Pena-Francesch Abdon, Jung Huihun, Segad Mo, Colby Ralph H, Allen Benjamin D, Demirel Melik C
Advanced Light Source, Lawrence Berkeley National Laboratory, Berkeley, California 94720, United States.
ACS Biomater Sci Eng. 2018 Mar 12;4(3):884-891. doi: 10.1021/acsbiomaterials.7b00830. Epub 2018 Feb 15.
Topological defects in highly repetitive structural proteins strongly affect their mechanical properties. However, there are no universal rules for structure-property prediction in structural proteins due to high diversity in their repetitive modules. Here, we studied the mechanical properties of tandem-repeat proteins inspired by squid ring teeth proteins using rheology and tensile experiments as well as spectroscopic and X-ray techniques.

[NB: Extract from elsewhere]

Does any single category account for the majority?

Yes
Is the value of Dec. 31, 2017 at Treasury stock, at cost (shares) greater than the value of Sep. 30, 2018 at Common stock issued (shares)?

We also developed a network model based on entropic elasticity to predict structure-property relationships for these proteins. We demonstrated that shear modulus, elastic modulus, and toughness scale inversely with the number of repeats in these proteins. Through optimization of structural repeats, we obtained highly efficient protein network topologies with 42 MJ/m ultimate toughness that are capable of withstanding deformations up to 350% when hydrated. Investigation of topological network defects in structural proteins will improve the prediction of mechanical properties for designing novel protein-based materials.
高度重复的结构蛋白中的拓扑缺陷会强烈影响其力学性能。然而,由于结构蛋白重复模块的高度多样性,目前尚无用于预测其结构-性能关系的通用规则。在此,我们以鱿鱼环齿蛋白为灵感来源,通过流变学和拉伸实验以及光谱和X射线技术,研究了串联重复蛋白的力学性能。我们还基于熵弹性开发了一个网络模型,以预测这些蛋白的结构-性能关系。我们证明,这些蛋白的剪切模量、弹性模量和韧性与重复次数成反比。通过优化结构重复序列,我们获得了具有42 MJ/m极限韧性的高效蛋白质网络拓扑结构,水合时能够承受高达350%的变形。对结构蛋白拓扑网络缺陷的研究将改善对力学性能的预测,从而设计新型蛋白质基材料。